• [Selected extract]:
____________________

The College Board announced today that the SAT will be going fully digital, arguing that the shift will make the test easier to take and administer—and a better fit for today’s students.
The move comes as a growing number of colleges and universities have gone test-optional in admissions, in part because the pandemic made it harder for students to gather safely to take the test, and in some cases out of concern that standardized tests may prevent barriers for some types of students.
Many critics of the test, though, remain skeptical that the changes are meaningful.
Priscilla Rodriguez, vice president of College Readiness Assessments for the College Board, and others affiliated with the design made the case in a call with reporters that the test now offers a “more approachable and less stressful experience” for students and educators, a goal that they say was “at the center” of the new changes.
Among the changes, the exam length has been cut down by an hour, from three to two, with shorter passages about a broader range of topics and one question per reading section. Scores will also be delivered faster.
Not everything has changed, though. In fact, the core components appear to be much the same. The test will still be scored on a 1,600 point scale, and it will still be administered at a school or test center, College Board says, so students will not be taking it at home. The group did run trials of an at-home version of the SAT early in the pandemic, but it moved away from that idea because it said it “would require three hours of uninterrupted, video-quality internet for each student, which can’t be guaranteed for all.”
The College Board said it had run a successful pilot in November of the digital version it did opt for.
The College Board argues that the new changes will increase the amount of options for schools regarding when and how to administer the exam. “As we move digital, we are going to be able to give each student a unique version of the SAT,” Rodriguez stressed. This increases the security of the exams and affords schools more flexibility in when they offer the test, and increasingly, students take the exam during the school day and so the flexibility will keep the doors of opportunity open to more students, she argued.
Changing Landscape
Bob Schaeffer, executive director of FairTest, a nonprofit that advocates for making the tests optional, said in a statement today that the SAT’s move to digital is simply a “repackaging” of the SAT that does not appear to seriously address the criticisms of the test’s validity or equity.

____________________

• [Chart analysis data]:

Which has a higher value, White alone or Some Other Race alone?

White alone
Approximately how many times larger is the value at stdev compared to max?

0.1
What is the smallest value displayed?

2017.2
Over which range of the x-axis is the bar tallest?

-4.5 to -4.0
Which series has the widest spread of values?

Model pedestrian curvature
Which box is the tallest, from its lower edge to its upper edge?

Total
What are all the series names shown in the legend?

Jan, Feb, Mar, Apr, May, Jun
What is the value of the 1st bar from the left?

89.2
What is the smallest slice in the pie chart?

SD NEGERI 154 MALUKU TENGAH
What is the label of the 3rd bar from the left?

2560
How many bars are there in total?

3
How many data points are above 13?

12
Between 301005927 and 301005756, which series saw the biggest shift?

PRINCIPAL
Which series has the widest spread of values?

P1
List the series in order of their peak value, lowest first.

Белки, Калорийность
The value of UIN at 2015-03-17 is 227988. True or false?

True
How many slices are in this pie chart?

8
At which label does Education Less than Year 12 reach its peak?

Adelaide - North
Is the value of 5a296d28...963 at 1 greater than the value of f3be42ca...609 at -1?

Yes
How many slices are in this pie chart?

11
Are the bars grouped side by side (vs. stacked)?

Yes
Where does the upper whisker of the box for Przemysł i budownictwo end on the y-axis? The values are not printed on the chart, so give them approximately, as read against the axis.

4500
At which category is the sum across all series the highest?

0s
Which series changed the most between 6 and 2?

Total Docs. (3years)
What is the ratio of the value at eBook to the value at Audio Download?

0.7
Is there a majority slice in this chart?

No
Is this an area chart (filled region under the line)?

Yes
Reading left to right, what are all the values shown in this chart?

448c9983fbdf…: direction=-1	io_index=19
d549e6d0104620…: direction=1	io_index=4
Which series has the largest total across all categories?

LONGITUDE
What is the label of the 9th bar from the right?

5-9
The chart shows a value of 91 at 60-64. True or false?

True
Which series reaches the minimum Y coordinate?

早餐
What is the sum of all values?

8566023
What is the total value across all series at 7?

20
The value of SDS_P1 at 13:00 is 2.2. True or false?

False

____________________

• [Directions]:
• A. According to the article on the digital SAT, how long will the exam now last?
• B. Pick up the article on the digital SAT after its final sentence and continue it.

• [Answers to the exercises]:
• A. Two hours, down from three.

• B.
“Shifting an unnecessary, biased, coachable, and poorly predictive multiple-choice exam that few schools currently require from pencil-and-paper delivery to an electronic format does not magically transform it into a more accurate, fairer or valid tool for assessing college readiness,” Schaeffer wrote.
More than 1,800 colleges and universities have test-optional admissions policies today, compared to 1,000 just before the pandemic hit, according to figures from FairTest.
Others have also expressed skepticism.
“The issue was not that the SAT was in paper format… that was not the issue AT ALL,” Tweeted Jennifer Jessie, a longtime SAT tutor. “That has not ever come up in the years I’ve tutored this test.”
Some admissions officials were also underwhelmed.
“It’s myopic and duplicitous to measure the small victories without measuring the massive real and opportunity costs to society,” Jon Boeckenstedt, vice-president of enrollment management at Oregon State University, wrote on Twitter. “For every first-generation and/or low-income and/or student of color the SAT has helped, it’s almost certainly hurt hundreds if not thousands.”
The College Board, meanwhile, argues that the SAT is an “objective measure” of a student’s college readiness. Its leaders also say that students will continue to take the test, even if it’s optional. “When nearly every college went test optional during the pandemic, millions of students still took the SAT,” College Board officials said in a statement this week. Students still want to take the test so as to have the option of submitting the scores if they do well, the group says.
“In a largely test-optional world, the SAT is a lower-stakes test in college admissions. Submitting a score is optional for every type of college, and we want the SAT to be the best possible option for students,” said Rodriguez in a statement. “The SAT allows every student—regardless of where they go to high school—to be seen and to access opportunities that will shape their lives and careers.”
More equitable?
Some observers see upsides in the changes, though.
“The move to a digital test format is long overdue,” said Jerome Lucido, a research professor at the USC Rossier School of Education, in an email interview with EdSurge. Digital testing will be more secure, he says, and the shorter format will also make the test “less of a mental grind.”
However, how colleges use SAT scores in the decision-making process—and whether the shorter tests are valid—will determine if the changes will bring about more equity, argues Lucido. The validity of the tests will become known as they get administered, he said.
To improve equity, he said, colleges should not use “cut scores,” where the applications of students are not reviewed below a certain score level, and they should place the scores within the context of a student’s educational opportunities.